**Exercise aim**:
Only the lines from the start of the entries through the line with "ring pip: (66, 108)" should be returned, each exactly as it stands, and no pictures.

**Data extracts**:
::::

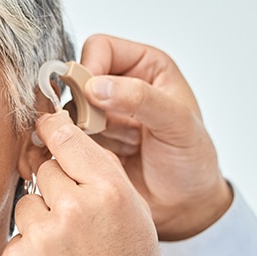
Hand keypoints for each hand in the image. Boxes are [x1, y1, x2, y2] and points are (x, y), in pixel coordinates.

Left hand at [0, 112, 162, 255]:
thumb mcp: (135, 216)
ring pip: (27, 206)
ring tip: (65, 255)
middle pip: (45, 172)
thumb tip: (64, 142)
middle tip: (74, 224)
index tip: (44, 124)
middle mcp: (75, 208)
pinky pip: (16, 240)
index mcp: (110, 191)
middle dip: (55, 191)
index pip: (69, 141)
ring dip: (40, 223)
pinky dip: (28, 254)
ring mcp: (42, 235)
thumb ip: (102, 177)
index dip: (53, 130)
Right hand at [79, 34, 231, 240]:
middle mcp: (120, 86)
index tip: (90, 96)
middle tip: (91, 127)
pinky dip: (68, 147)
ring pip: (66, 108)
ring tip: (99, 148)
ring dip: (74, 129)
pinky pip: (63, 136)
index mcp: (145, 67)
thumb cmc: (193, 162)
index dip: (90, 68)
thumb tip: (96, 86)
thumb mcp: (177, 125)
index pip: (100, 48)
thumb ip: (141, 99)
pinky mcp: (88, 143)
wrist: (185, 207)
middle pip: (76, 78)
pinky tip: (90, 160)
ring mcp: (102, 115)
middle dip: (78, 103)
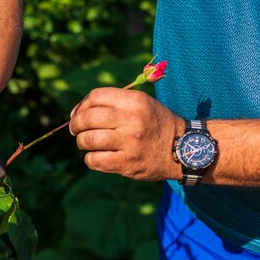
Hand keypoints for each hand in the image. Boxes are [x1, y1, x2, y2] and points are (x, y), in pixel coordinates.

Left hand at [69, 88, 184, 180]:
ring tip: (86, 144)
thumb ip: (113, 103)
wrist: (184, 149)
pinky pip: (95, 160)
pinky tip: (97, 157)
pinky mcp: (128, 163)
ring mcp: (130, 142)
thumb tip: (76, 113)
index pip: (95, 96)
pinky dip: (90, 159)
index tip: (78, 114)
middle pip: (88, 118)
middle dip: (76, 125)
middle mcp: (132, 119)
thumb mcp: (141, 104)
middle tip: (76, 131)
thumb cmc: (155, 124)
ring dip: (82, 142)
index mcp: (134, 100)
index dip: (81, 106)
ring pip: (89, 139)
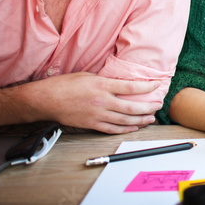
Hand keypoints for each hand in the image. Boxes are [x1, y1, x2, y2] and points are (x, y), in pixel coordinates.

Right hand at [28, 73, 161, 133]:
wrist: (46, 100)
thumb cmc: (64, 85)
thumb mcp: (88, 75)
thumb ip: (105, 80)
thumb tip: (119, 82)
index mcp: (102, 85)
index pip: (130, 87)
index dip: (146, 87)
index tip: (156, 85)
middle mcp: (102, 101)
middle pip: (131, 107)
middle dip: (148, 107)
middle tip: (158, 105)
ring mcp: (97, 115)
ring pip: (124, 120)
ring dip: (140, 120)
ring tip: (150, 118)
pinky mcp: (91, 124)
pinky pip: (112, 129)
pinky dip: (125, 129)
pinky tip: (133, 127)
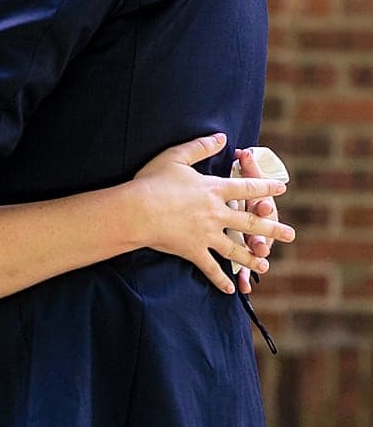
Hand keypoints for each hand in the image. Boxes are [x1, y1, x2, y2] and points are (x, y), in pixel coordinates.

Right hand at [130, 133, 292, 293]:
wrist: (137, 210)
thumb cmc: (153, 181)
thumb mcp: (175, 157)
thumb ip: (200, 147)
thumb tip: (221, 137)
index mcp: (213, 189)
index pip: (246, 187)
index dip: (265, 187)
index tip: (281, 189)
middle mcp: (216, 213)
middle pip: (250, 222)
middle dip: (272, 228)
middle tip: (290, 234)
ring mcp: (207, 234)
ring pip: (236, 248)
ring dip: (253, 257)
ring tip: (266, 264)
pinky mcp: (194, 250)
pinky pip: (211, 268)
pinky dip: (221, 280)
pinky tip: (230, 290)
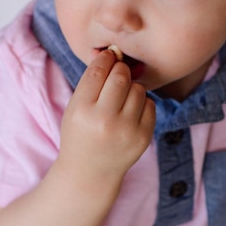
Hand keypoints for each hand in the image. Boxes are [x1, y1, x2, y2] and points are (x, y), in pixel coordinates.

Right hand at [58, 49, 155, 186]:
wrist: (90, 172)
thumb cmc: (81, 134)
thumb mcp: (75, 108)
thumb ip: (92, 81)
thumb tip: (114, 52)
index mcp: (82, 111)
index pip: (99, 71)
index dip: (106, 59)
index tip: (109, 57)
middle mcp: (104, 121)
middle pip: (121, 77)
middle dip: (121, 71)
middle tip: (117, 75)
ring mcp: (126, 131)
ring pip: (138, 89)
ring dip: (131, 88)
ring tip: (121, 101)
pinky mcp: (143, 137)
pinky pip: (150, 105)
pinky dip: (141, 104)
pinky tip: (130, 114)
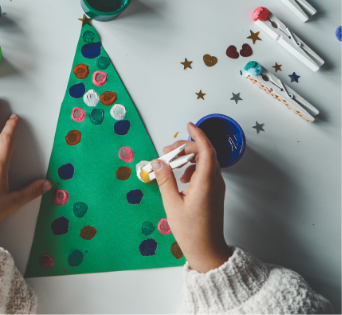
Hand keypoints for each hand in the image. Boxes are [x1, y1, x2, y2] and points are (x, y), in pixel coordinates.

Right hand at [152, 122, 232, 272]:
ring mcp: (216, 188)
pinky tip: (180, 178)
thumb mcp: (172, 204)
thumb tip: (158, 161)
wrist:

::::

**Exercise output**:
Hand keypoints for each hand in the image. Boxes are [x1, y1, x2, y2] and points are (x, y), in pixel coordinates.

Left hand at [0, 112, 162, 255]:
thumb mcp: (135, 216)
ring pip: (27, 206)
ring tip: (65, 255)
middle pip: (45, 172)
thumb tip: (64, 142)
middle tip: (74, 224)
index tip: (44, 124)
middle mcp: (75, 208)
pinky pip: (16, 240)
index mcp: (110, 191)
middle dip: (55, 191)
index pip: (69, 141)
ring dip: (40, 223)
pinky dip: (28, 254)
ring mcp: (42, 235)
thumb ip: (102, 177)
index dip: (53, 130)
Right hand at [79, 34, 231, 240]:
middle mcp: (120, 86)
index tip: (90, 96)
middle tip: (91, 127)
pinky dip: (68, 147)
ring pip: (66, 108)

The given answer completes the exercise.